Nevertheless, twenty years later, Mina confessed to Fossati that she was still not against a joint record. Fossati himself released the last album in 2011, considering it formally the last, which is why he was somewhat hesitant to agree to this work. Nevertheless, he agreed and wrote lyrics and music for almost two years. He submitted twelve original songs, eleven of which were recorded, and another was rejected by Mina because she considered it "too sweet" for the album.
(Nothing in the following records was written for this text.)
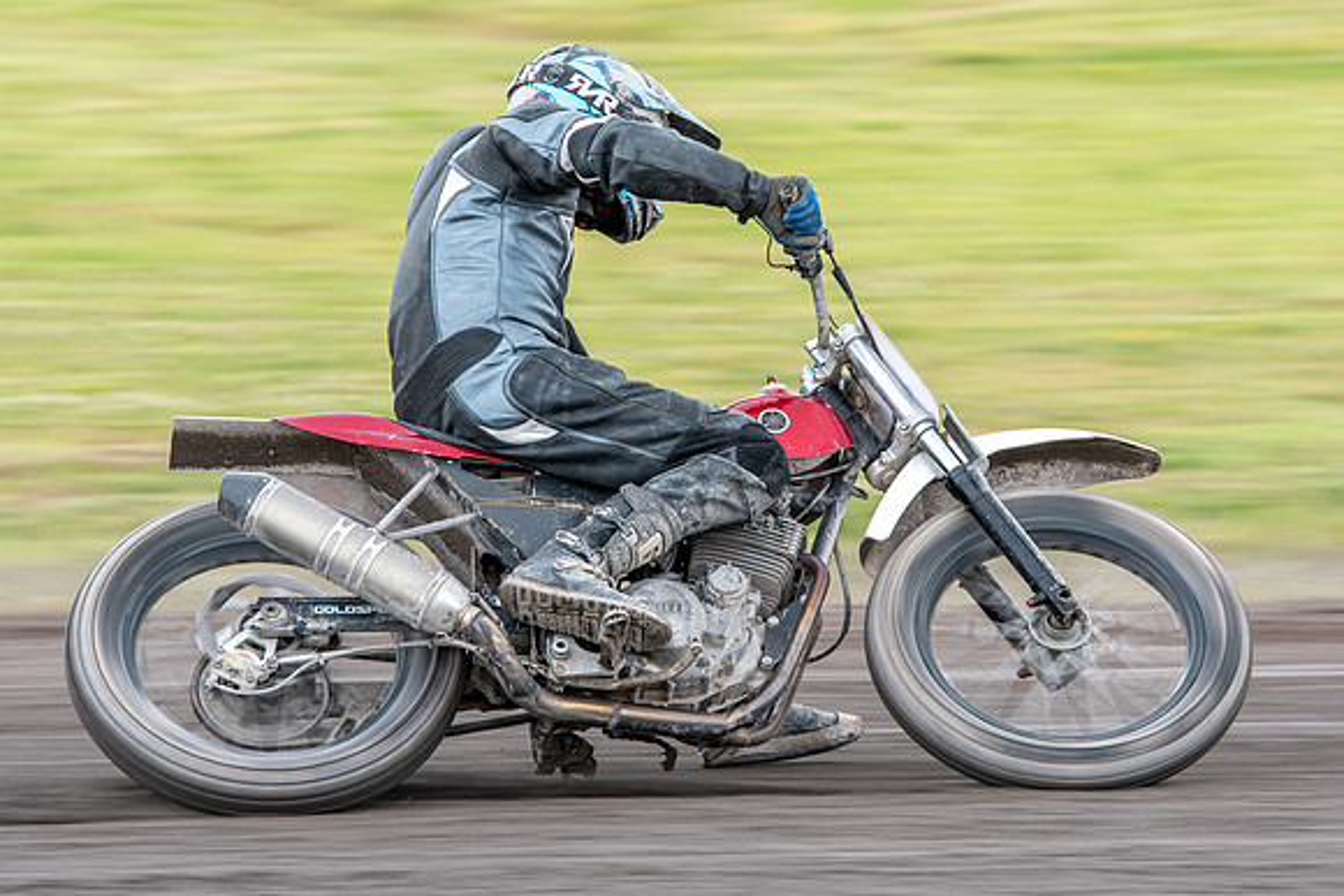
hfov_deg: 6.7
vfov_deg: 4.5
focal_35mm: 306
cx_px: 746
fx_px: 11414
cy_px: 437
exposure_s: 1/200
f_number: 8
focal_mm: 200
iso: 200
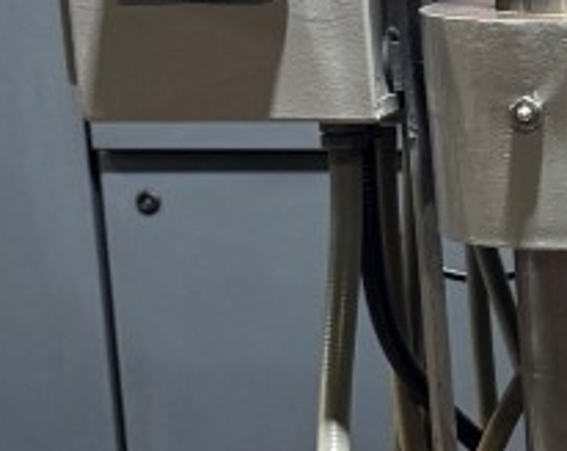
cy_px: 368
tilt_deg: -15.1
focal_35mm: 152
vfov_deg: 10.1
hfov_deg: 11.1
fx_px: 2546
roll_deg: -0.8
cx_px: 1272
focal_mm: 6.76
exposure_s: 1/60
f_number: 1.78
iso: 160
The record was released on November 22, 2019 in various formats, including digital, CD, vinyl and box set. The album peaked at number two in Italy and number 26 in Switzerland. In 2020, the album was certified platinum in Italy.

==Track listing==

Standard edition
| No. | Title | Length |
|---|---|---|
| 1. | "L’infinito di stelle" | 3:44 |
| 2. | "Farfalle" | 2:59 |
| 3. | "Ladro" | 3:51 |
| 4. | "Come volano le nuvole" | 4:14 |
| 5. | "La guerra fredda" | 4:24 |
| 6. | "Luna diamante" | 4:34 |
| 7. | "Tex-Mex" | 4:03 |
| 8. | "Amore della domenica" | 4:04 |
| 9. | "Meraviglioso è tutto qui" | 3:16 |
| 10. | "L’uomo perfetto" | 4:18 |
| 11. | "Niente meglio di noi due" | 3:43 |

Deluxe edition (bonus tracks)
| No. | Title | Length |
|---|---|---|
| 12. | "Settembre" | 3:21 |
| 13. | "Settembre" | 3:07 |
| 14. | "La guerra fredda" (Versione con archi) | 4:25 |

==Personnel==

- Mina – vocal
- Ivano Fossati – vocal
- Massimo Tagliata – accordion
- Luca Meneghello – acoustic guitar, electric guitar, guitar
- Gabriele Comeglio – alto saxophone, soprano saxophone
- Massimiliano Pani – arrangement, backing vocals
- Massimo Moriconi – contrabass, fretless bass
- Alfredo Golino – drums
- Faso – electric bass
- Danilo Rea – grand piano, electric piano
- Claudio Fossati – percussion
- Andrea Maini – viola
- Barbara Ostini – viola
- Laura Garuti – viola
- Stefano Zanolli – viola
- Valentino Corvino – lead violin
- Davide Dondi – first violin
- Davide Gaspari – first violin
- Elicia Silverstein – first violin
- Federico Braga – first violin
- Gabriele Bellu – first violin
- Anton Berovski – second violin
- Keti Ikonomi – second violin
- David Caramia – second violin
- Silvia Mandolini – second violin
- Tommaso Luison – second violin
- Ugo Bongianni – programming, keyboards, grand piano, backing vocals
- Celeste Frigo – recording, mixing, mastering
- Davide Martini – recording
- Pietro Giolito – recording
- Marco Borsatti – recording
- Alessandro Di Guglielmo – engineering
- Giuseppe Spada – graphics
- Mauro Balletti – illustration

==Charts==

===Weekly charts===

Weekly chart performance for Mina Fossati
| Chart (2019) | Peak position |
|---|---|
| Italian Albums (FIMI) | 2 |
| Italian Vinyl Albums (FIMI) | 1 |
| Swiss Albums (Schweizer Hitparade) | 26 |

===Year-end charts===

2019 year-end chart performance for Mina Fossati
| Chart (2019) | Position |
|---|---|
| Italian Albums (FIMI) | 24 |

2020 year-end chart performance for Mina Fossati
| Chart (2020) | Position |
|---|---|
| Italian Albums (FIMI) | 88 |

==Certifications and sales==

Certifications for Mina Fossati
| Region | Certification | Certified units/sales |
| Italy (FIMI) | Platinum | 50,000^{‡} |
^{‡} Sales+streaming figures based on certification alone.